Ese desplazamiento preocupa especialmente a los europeos del Este. Para ellos, cualquier fatiga occidental respecto a Ucrania es una victoria indirecta para Vladímir Putin. Si Trump llega al G7 con una victoria diplomática en Irán y decide presentarse como pacificador global, la pregunta será inevitable: qué precio estará dispuesto a pagar para intentar algo parecido con Rusia.
Un nuevo orden con viejas fracturas
La cumbre de Francia no solo medirá la solidez del acuerdo con Irán. Medirá también la cohesión real del bloque occidental. El G7 nació como foro de las grandes democracias industrializadas, pero hoy funciona más bien como una mesa de gestión de crisis permanentes: guerras, energía, inflación, China, inteligencia artificial, seguridad alimentaria y deterioro democrático.
Trump llega a esa mesa con una ventaja política evidente.
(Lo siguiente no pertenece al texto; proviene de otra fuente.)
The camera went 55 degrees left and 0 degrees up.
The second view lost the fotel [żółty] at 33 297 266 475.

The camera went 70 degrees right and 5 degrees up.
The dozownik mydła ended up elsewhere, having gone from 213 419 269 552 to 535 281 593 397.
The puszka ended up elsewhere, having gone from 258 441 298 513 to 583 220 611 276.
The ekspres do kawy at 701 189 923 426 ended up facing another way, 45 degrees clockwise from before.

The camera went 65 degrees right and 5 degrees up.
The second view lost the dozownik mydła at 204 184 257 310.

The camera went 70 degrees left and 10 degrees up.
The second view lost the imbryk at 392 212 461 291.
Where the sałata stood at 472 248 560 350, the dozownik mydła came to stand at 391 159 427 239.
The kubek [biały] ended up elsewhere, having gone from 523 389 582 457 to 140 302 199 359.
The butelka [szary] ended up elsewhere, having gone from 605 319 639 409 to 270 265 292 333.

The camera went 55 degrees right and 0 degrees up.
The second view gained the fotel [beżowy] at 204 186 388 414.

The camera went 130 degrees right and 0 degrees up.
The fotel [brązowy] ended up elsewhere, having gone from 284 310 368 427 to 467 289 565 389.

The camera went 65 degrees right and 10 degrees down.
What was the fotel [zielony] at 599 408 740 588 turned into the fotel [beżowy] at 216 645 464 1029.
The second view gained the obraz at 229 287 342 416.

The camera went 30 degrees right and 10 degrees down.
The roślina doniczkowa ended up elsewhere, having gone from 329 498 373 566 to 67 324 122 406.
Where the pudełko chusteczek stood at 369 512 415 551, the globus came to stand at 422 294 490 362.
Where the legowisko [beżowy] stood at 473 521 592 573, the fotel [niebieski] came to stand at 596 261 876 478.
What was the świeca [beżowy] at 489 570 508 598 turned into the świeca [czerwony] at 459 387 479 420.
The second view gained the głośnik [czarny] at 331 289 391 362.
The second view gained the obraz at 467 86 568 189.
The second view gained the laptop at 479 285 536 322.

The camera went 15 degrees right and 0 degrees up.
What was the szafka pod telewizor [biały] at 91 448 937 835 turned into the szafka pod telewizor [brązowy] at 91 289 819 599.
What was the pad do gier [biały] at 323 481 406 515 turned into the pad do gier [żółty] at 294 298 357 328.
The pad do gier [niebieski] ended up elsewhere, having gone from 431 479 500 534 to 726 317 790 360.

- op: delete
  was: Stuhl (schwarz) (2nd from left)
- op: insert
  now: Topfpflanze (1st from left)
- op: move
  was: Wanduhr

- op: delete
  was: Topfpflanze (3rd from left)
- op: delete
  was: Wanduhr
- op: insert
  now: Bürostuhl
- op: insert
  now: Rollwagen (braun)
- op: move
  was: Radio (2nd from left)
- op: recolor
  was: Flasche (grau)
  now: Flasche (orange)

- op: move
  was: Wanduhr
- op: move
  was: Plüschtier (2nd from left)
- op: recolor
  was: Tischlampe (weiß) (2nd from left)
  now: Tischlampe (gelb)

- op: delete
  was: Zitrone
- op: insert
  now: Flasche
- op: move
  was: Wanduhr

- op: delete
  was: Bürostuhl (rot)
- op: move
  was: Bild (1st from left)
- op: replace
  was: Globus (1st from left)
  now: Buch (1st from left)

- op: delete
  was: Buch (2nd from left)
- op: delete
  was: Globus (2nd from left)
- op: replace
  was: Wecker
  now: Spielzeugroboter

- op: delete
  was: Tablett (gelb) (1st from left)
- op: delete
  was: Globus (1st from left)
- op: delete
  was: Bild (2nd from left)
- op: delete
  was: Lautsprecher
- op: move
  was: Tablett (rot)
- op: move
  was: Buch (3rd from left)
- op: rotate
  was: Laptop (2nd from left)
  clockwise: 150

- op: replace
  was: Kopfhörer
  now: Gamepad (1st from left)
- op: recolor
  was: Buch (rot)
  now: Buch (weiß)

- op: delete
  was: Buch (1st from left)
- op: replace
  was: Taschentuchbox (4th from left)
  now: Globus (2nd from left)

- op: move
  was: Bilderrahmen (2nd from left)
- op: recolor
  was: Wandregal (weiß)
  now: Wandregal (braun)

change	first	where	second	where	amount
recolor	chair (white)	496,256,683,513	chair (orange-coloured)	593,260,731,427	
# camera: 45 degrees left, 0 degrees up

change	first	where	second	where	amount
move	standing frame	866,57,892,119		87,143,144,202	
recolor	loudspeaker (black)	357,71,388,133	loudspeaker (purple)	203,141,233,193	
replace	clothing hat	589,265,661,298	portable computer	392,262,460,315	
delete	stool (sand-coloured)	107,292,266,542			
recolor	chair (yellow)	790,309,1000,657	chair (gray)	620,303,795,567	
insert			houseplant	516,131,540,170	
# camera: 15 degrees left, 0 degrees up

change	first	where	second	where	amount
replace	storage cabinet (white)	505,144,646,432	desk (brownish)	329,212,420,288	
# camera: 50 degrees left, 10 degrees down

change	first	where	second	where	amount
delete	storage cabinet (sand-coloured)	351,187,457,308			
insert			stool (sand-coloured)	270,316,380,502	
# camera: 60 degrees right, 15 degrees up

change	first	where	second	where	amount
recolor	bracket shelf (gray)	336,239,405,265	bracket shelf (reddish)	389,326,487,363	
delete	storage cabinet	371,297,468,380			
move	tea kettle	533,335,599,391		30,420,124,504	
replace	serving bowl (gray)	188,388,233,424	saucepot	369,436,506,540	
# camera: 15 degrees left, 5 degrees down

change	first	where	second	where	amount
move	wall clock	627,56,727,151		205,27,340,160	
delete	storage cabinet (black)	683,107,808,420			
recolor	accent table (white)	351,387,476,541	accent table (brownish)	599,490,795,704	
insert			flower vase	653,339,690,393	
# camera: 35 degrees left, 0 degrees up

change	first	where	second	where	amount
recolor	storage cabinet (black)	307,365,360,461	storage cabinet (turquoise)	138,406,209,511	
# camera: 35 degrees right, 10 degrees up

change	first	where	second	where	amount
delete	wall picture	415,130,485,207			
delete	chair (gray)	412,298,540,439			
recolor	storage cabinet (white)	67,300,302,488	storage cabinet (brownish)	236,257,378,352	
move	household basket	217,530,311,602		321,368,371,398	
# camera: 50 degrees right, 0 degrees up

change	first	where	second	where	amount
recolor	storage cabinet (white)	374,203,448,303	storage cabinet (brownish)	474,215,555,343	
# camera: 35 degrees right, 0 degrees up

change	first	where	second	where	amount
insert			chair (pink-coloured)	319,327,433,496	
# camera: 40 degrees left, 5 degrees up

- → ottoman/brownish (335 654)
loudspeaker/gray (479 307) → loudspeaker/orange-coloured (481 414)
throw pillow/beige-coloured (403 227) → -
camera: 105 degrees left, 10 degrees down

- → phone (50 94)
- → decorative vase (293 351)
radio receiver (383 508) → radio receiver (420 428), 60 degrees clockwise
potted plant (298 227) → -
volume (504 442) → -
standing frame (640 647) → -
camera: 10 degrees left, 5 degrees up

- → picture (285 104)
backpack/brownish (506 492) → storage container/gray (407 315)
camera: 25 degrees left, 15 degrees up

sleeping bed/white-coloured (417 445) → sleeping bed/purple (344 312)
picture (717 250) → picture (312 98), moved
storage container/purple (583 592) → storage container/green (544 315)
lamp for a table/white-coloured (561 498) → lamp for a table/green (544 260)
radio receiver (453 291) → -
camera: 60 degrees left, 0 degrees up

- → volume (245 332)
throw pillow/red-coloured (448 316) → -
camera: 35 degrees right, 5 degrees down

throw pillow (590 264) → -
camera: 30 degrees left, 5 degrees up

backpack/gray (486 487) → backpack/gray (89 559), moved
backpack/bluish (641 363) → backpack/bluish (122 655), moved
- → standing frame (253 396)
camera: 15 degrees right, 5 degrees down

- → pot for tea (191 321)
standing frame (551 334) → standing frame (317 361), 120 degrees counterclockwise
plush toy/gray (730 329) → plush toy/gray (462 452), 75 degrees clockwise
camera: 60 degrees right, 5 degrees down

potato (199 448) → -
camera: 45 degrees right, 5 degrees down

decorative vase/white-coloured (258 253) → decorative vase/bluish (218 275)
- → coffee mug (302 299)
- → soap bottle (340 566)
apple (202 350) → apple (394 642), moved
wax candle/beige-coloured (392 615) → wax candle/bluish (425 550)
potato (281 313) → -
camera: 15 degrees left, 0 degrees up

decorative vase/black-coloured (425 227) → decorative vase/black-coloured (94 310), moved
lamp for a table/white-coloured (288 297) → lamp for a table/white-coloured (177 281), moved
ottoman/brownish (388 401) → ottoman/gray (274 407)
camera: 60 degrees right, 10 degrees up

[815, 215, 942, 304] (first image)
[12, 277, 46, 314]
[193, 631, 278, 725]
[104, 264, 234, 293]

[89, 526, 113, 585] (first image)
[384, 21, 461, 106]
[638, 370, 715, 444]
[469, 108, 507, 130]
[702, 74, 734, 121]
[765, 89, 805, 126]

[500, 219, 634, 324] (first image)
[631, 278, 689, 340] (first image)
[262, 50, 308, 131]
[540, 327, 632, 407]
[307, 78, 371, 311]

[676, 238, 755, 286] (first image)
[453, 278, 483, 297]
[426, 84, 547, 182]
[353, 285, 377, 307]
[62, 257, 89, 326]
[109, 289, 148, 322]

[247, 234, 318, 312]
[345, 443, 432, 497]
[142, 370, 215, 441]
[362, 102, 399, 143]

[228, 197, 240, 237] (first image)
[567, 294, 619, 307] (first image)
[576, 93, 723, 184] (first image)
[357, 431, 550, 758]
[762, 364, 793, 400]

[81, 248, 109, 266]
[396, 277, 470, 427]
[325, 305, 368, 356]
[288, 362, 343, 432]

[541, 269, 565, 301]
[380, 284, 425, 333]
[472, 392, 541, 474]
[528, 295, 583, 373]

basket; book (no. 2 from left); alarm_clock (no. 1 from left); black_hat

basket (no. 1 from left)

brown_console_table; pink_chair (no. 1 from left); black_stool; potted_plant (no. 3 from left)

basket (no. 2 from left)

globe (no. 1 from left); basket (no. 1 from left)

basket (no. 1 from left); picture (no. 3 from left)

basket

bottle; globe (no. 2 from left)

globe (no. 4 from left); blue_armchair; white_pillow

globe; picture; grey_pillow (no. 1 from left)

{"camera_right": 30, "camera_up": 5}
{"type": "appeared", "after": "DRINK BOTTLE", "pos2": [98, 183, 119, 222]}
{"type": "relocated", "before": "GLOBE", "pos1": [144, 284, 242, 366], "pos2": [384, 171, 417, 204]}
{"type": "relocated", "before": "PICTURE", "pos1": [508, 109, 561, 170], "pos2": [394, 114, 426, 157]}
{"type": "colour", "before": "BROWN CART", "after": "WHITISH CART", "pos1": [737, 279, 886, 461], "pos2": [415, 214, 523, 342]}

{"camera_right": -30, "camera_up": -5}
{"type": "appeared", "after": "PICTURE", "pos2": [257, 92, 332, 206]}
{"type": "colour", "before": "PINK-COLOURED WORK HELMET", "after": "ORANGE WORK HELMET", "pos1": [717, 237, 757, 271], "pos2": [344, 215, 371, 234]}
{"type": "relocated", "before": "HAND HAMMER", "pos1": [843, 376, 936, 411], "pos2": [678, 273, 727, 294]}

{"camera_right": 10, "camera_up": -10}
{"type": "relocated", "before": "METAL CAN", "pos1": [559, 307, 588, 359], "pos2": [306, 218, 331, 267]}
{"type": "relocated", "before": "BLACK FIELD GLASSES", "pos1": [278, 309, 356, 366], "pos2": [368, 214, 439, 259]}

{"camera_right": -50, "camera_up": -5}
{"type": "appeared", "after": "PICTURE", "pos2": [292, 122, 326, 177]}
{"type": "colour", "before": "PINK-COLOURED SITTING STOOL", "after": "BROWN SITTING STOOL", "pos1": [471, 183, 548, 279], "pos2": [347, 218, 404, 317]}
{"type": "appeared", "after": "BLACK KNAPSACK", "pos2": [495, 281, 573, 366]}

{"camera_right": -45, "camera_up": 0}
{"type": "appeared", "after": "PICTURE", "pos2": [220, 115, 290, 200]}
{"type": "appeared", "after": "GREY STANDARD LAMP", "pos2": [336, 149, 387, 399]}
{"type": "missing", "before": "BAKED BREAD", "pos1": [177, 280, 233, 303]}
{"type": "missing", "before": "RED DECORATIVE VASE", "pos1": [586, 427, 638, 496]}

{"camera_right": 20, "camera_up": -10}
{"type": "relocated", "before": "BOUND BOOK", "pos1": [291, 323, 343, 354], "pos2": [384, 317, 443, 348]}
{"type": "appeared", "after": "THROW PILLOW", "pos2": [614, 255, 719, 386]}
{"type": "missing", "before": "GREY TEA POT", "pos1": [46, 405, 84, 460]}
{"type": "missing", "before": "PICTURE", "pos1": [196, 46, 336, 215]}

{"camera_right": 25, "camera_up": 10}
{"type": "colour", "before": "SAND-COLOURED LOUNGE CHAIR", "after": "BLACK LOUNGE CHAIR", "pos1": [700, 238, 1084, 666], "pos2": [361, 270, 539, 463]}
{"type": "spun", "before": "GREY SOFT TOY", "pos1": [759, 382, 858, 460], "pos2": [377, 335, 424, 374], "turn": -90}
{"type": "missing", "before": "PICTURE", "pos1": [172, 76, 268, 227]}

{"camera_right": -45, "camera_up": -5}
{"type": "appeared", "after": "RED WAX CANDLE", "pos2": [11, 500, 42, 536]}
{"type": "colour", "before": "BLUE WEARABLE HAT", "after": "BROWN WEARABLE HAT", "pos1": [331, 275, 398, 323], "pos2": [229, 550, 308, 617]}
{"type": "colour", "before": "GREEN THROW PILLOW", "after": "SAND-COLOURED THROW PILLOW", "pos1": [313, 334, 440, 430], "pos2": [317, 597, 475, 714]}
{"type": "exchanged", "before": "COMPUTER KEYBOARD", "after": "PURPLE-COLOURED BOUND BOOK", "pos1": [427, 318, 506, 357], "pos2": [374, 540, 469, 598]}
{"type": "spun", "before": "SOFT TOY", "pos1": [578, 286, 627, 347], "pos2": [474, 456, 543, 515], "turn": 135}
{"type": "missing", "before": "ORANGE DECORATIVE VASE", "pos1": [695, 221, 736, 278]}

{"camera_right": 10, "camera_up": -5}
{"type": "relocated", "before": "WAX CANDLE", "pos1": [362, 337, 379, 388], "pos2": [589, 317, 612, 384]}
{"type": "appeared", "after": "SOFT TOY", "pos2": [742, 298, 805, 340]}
Puede presumir de haber movido una pieza decisiva en Oriente Próximo. Puede presentarse como garante de la estabilidad energética. Puede decir que ha logrado lo que otros no consiguieron. Y puede utilizar esa posición para exigir más concesiones a sus socios: en comercio, en gasto militar, en Ucrania o en la relación con China.
Europa, en cambio, llega con menos margen. Necesita preservar la unidad occidental, pero no quiere aparecer subordinada a Trump. Necesita apoyar a Ucrania, pero teme que Washington cambie de prioridades. Necesita estabilidad energética, pero sabe que esa estabilidad depende de un acuerdo frágil con Irán. Y necesita defender el multilateralismo, aunque el protagonista del momento sea precisamente el líder que más ha erosionado sus reglas.
El G7 de Évian-les-Bains será, por tanto, mucho más que una foto de familia. Será una prueba de resistencia para un Occidente fracturado, obligado a celebrar una posible paz en Oriente Próximo mientras intenta no olvidar la guerra en Europa. Será también el escaparate de un cambio de época: uno en el que Trump vuelve a ocupar el centro, Europa intenta no desaparecer del tablero y el mundo observa cómo el viejo orden internacional se recompone a golpe de crisis.